Corporate booking systems such as Sabre's GetThere claim they can access multiple content sources—including all GDSs, various supplier Web sites and other supplier-direct connections—and already offer profile and passenger name record technology being touted by the new entrants.
Executives at GDS operators also questioned the value of the newer systems versus their proven technology. "There has been no real definitive information on pricing or functionality," said Sabre Holdings chairman and CEO Sam Gilliland, during a conference call last week with analysts. "These are products looking for a market."
"Agencies would have to significantly change pretty sophisticated business processes," added Ken Esterow, Cendant Travel Distribution Services executive vice president of supplier services. "A focus on costs is understandable, given airline financial challenges, but if the focus is narrowly applied to just GDS fees, that doesn't put the airline, the agency or us in a very good position."
Nevertheless, some sources suggested new entrant system may at least prompt GDS operators to competitively lower segment fees—an outcome similar to EveryFare's lead to content-for-discount agreements still in place between airlines and GDSs.
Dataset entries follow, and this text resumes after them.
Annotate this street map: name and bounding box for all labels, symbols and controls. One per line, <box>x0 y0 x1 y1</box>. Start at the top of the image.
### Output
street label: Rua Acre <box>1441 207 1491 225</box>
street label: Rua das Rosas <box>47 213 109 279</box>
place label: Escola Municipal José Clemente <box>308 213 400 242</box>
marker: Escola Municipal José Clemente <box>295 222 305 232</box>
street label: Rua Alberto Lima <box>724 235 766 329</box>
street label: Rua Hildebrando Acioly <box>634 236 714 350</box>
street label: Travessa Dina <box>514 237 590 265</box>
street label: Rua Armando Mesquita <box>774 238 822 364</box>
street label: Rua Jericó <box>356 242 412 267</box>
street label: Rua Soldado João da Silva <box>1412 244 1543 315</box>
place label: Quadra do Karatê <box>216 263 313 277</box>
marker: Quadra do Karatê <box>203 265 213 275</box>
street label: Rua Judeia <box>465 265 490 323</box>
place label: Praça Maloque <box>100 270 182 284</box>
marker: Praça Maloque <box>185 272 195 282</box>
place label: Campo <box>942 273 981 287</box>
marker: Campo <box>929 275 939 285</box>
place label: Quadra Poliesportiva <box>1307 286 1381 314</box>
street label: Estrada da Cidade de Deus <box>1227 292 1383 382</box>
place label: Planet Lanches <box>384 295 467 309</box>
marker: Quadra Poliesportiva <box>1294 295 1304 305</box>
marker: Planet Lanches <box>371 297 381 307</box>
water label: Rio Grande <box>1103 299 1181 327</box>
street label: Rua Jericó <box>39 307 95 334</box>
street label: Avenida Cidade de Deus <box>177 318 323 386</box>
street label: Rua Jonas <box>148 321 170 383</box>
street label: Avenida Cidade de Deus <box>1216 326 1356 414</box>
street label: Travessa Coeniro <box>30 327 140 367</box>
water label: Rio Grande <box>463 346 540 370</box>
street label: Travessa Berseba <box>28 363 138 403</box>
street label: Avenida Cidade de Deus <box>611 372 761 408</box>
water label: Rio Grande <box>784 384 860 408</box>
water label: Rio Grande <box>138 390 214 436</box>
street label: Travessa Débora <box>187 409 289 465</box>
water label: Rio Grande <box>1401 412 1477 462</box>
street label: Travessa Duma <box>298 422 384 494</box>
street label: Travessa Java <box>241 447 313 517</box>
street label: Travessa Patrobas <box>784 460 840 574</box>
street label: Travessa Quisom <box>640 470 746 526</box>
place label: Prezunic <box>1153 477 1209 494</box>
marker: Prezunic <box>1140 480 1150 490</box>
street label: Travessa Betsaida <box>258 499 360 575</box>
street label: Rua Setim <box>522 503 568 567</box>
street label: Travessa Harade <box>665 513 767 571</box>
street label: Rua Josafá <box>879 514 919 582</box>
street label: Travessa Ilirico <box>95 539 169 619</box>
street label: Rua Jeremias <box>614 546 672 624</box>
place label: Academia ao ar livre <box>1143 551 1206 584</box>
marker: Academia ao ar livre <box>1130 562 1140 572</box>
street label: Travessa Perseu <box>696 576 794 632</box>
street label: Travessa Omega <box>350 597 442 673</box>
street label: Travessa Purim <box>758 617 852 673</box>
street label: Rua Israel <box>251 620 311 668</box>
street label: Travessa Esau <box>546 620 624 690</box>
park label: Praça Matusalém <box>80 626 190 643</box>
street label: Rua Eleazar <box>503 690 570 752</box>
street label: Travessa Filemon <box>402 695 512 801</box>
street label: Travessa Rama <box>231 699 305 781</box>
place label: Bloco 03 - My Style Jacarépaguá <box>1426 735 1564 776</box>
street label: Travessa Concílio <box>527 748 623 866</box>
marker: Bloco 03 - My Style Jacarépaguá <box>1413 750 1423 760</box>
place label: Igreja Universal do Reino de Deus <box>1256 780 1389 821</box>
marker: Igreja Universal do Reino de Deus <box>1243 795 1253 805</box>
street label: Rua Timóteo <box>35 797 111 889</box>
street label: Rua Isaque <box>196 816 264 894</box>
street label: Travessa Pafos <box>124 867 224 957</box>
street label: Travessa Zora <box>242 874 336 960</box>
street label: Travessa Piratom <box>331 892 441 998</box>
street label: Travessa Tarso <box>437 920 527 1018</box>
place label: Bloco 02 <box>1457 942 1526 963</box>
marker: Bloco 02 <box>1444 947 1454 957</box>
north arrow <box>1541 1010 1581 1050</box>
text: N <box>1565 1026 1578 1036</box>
"The role new entrants play are the catalysts for supplier discussions with us," said Worldspan senior vice president of e-commerce and product planning Ninan Chacko. "There will be different economic terms-renewals or extensions or replacements of existing agreements."
Chacko said GDS deregulation has fostered new business models, such as technology service agreements under which system users are not charged for supplier bookings. One such agreement is in place between Worldspan and Internet booking portal Hotwire.
All GDS operators seek opportunities to improve efficiency, leverage distribution portfolios, develop new supplier tools and maintain key positions in the market.
Though their dominance has eroded in recent years, primary GDSs in aggregate still account for more corporate airline bookings than any other distribution channel and retain significant influence.
According to Ovation's Steiner, "It's not the functionality, per se, of the GDS that's in question, it's just the economics. I'm hard-pressed to think the GDSs don't recognize that and, when decisions have to be made and the economic pressures become too great, they won't adjust."